Would it cost me money, time and patience to get a remark, would the person remarking it, see and understand my point? Would I be able to tell them the problem? The answer is simply, at the end of the day, we the student suffer, because we have bought an expensive book that has more errata and still more un-found problems in it than there's water in the see!

Enjoy COS407C!
avatar Re: This wonderful book.....
March 29, 2011 08:05PM
Hi jlc,

I studied this module last year and I found the textbook next to useless. It was very difficult to read and deliberately incomprehensible at times. I would say in some pages the author went out of his way to explain things that was irrelevant to the course and provided didn't bother explaining the concepts in a fashion that could be easily understood. In many cases I was left guessing what the steps were and how he got to those steps. I would suggest that you use the text book only for the tables that you need to memorise only. Reading anything else is just a waste of time. Its almost like a terrible maths textbook and I'm not sure why it is this way. If I could attend lectures this module would have been substantially less frustrating.
jlc
Re: This wonderful book.....
April 09, 2011 02:46PM
There is light out there, another person who can see that this textbook is utter nonsense. Even worse is, I have e-mailed this lecturer multiple times about things in this book which just cannot be right, I even resorted to sending the same e-mail multiple times without a response.

I cannot believe that authors and lecturers get away with such nonsense! When I had Formal Logic 1, 2 and 3 there was a female lecturer handling the logic courses - i just cannot remember her name, but she was excellent! Always responded and the textbooks she chose was clear, to the point and not misleading in any way like this stupid book.

Lecturer responsible for COS407-C, I dare you to comment on this, because you are shining in your absence!
Re: This wonderful book.....
April 11, 2011 04:45PM
@jlc - was that not perhaps Prof.
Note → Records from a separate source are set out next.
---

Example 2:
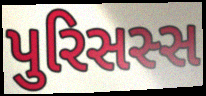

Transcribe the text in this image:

પુરિસસ્સ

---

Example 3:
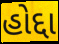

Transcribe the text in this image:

હોદ્દા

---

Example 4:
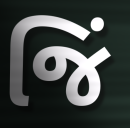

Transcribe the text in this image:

જિં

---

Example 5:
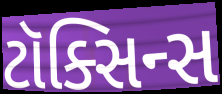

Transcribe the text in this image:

ટૉક્સિન્સ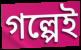
গল্পেই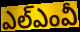
ఎల్ఎంవీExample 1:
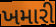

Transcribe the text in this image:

ખમારી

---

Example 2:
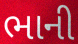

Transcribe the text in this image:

ભાની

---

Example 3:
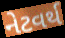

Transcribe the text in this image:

નેટવર્થ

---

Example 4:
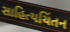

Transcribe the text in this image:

સાહિત્યચિંતન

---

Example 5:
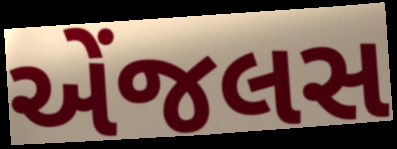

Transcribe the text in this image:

એંજલસ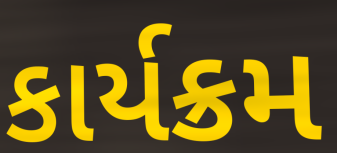
કાર્યક્રમ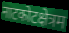
नाटकोटक्षेत्रम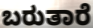
ಬರುತಾರೆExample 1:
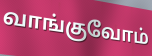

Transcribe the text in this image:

வாங்குவோம்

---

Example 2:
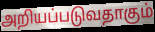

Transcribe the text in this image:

அறியப்படுவதாகும்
Emma Ruttkamp? She used to be in charge of logic, but she was/is a philosopher of science and logic ...
Re: This wonderful book.....
April 15, 2011 11:38AM
Here's what you want to do: "choose an arbitrary element q e S, and show q e T" (I'm calling it q so it wont get mistaken for the x that is in S)

With this: S = {x, y, z} and T = {z, w, v}

Ok, so because the element q is arbitrary, you can't know for sure that it is z, and because the sets are small I can just list all the possibilities:
If q=x it is not in T
If q=y it is not in T
If q=z it is in T

q e T only if it is z, but we can't know that

So an arbitrary element q e S will not always be in T, and S is not a subset of T.
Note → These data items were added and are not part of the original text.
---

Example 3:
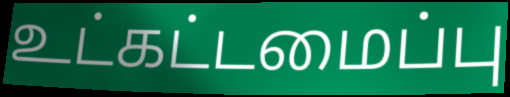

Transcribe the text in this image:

உட்கட்டமைப்பு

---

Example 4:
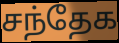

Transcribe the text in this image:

சந்தேக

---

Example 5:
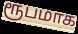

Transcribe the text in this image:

ரூபமாகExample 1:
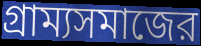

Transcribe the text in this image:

গ্রাম্যসমাজের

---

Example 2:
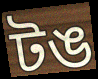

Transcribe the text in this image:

টঙ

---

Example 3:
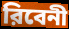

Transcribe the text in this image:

রিবেনী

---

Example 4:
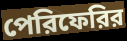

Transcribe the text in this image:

পেরিফেরির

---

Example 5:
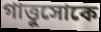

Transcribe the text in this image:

গাত্তুসোকে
Typically the set is described by some formula or definition and when you choose the arb element you will only know the formula

You can probably also state the proof as "for each and every q e S, show that q e T", the thing is just in most cases the sets are infinite and you cant deal with every member individually

Does that help?
Re: This wonderful book.....
April 20, 2011 04:17PM
Phew, thought I was the only one. I couldn't even get through the first chapter as it skips from a light introduction to intensive formulaes within a page.

Any one can recommend another textbook or resources that will cover the syllabus?
Re: This wonderful book.....
June 01, 2011 12:54PM
this is my first time doing logic, when i open that book, all i saw was greek symbols. I would love to have some better material to study the course.

so far i havent seen anything wonderful about the prescribed book.